He stood out a mile did Vlado Krystovski. He was one of two hundred or so people at a conference in Brussels all about reducing social isolation for disabled people. As the Eurostar pulled in, I knew an interesting time awaited me an event that included Beyond Welfare of Iowa, the Finnish Association for Disabilities and the Bulgarian Stammerers Association.
At lunch, I met Vlado, a young social entrepreneur from Macedonia. After running refugee camps in the Balkan civil war he studied social work. Today, his organisation – Poraka – or MESSAGE in English – helps young disabled people and their families plan for the future. Vlado is working with big numbers with little money, a dodgy government and a society that kept disabled people banged up till a few years ago. Yet here he was: eager, keen to share and learn. Not bitter. No sense of entitlement. In sharp contrast in fact to the po-faced miserabIists I frequently encounter in the UK third sector (and, now and again, in my own organisation).

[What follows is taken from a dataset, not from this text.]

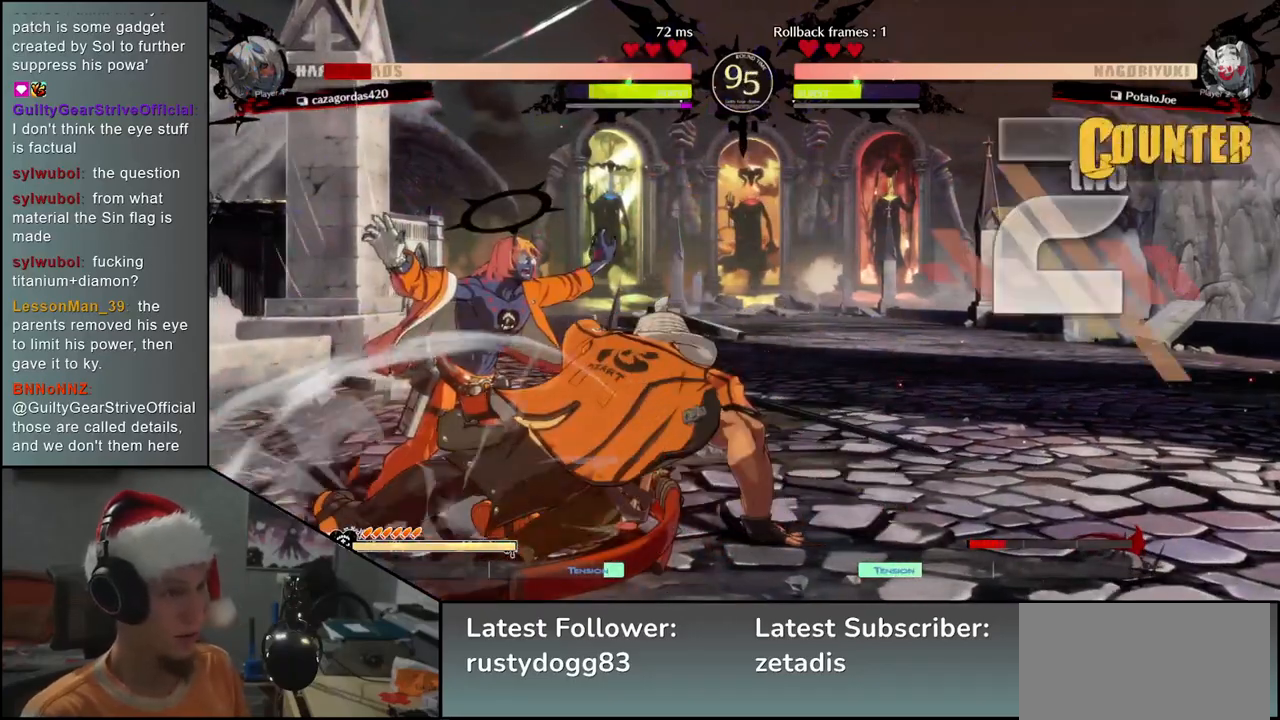
{"buttons": ["SQUARE"], "left_stick": "left", "events": [[83, "SQUARE", "down"], [117, "SQUARE", "up"], [200, "SQUARE", "down"], [250, "SQUARE", "up"], [350, "SQUARE", "down"], [400, "SQUARE", "up"], [500, "SQUARE", "down"]]}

This event was interesting for me personally as it brought disability-inclusion and social enterprise together. This is only just starting in the UK, where people like me are a bit of an oddity next to the recycling businesses, eateries and employment specialists. By contrast, in Eastern and Southern Europe, everyone in the disability rights sector is a social entrepreneur. They have to be. If they don’t act entrepreneurially, they can’t survive.
One effect of not being spoon-fed by the state is that people get creative. Some of the work Vlado is doing is streets ahead of many UK organisations I know with big grants and well-paid staff. What the guy lacks in money he makes up for in his openness to learning, his amazing networks and his ability to inspire support locally and globally.
Which brings me onto sustainability. In this country, we think of sustainability mainly in financial terms. Vlado’s story shows us that sustainability is principally about resilience. Which you build by being entrepreneurial, clear on your values and close to your supporters. Indeed, UK social enterprises at risk often lack Poraka’s type of resilience as much as they lack hard cash.
So the next time you’re facing a `crisis’, don’t just look at the figures. Think resilience. And ask yourself what Vlado would do…
1 comment:
You are obviously an liberatarian.
It's your beloved Free Market that leaves Big Business to discard experienced employees at 55 (top slicing is the term) and not employ disabled human beings because they don't fit the platonic YOUNG ideal.
Social Entreprises are just a means to mop up the detrius of society and give them some kind of low-status no social mobility just to appease the governments conscience and relieve the treasury of it's hated social obligations. The Bank Bail out and companies reveal that professed free marketeers are quite able to sacrifice doctrine in exchange for kenseyian economics. Social enterprise also appears to be bureacratic, YOUNG which bypasses ageism in work place, and dynamic (further youf references).
I wonder how far social enterprises truly advance the dreams and aspirations and talents of the the most drug-damaged marginalised and broken of society who are marginalised in all key life chance advancing institutions from HE to Big Business from Third Sector professionalized charities to state bureacracies.
I suspect it is just a large scale policy instrument rather than a liberator of people which would make it most satisfying for both parties and make political sense.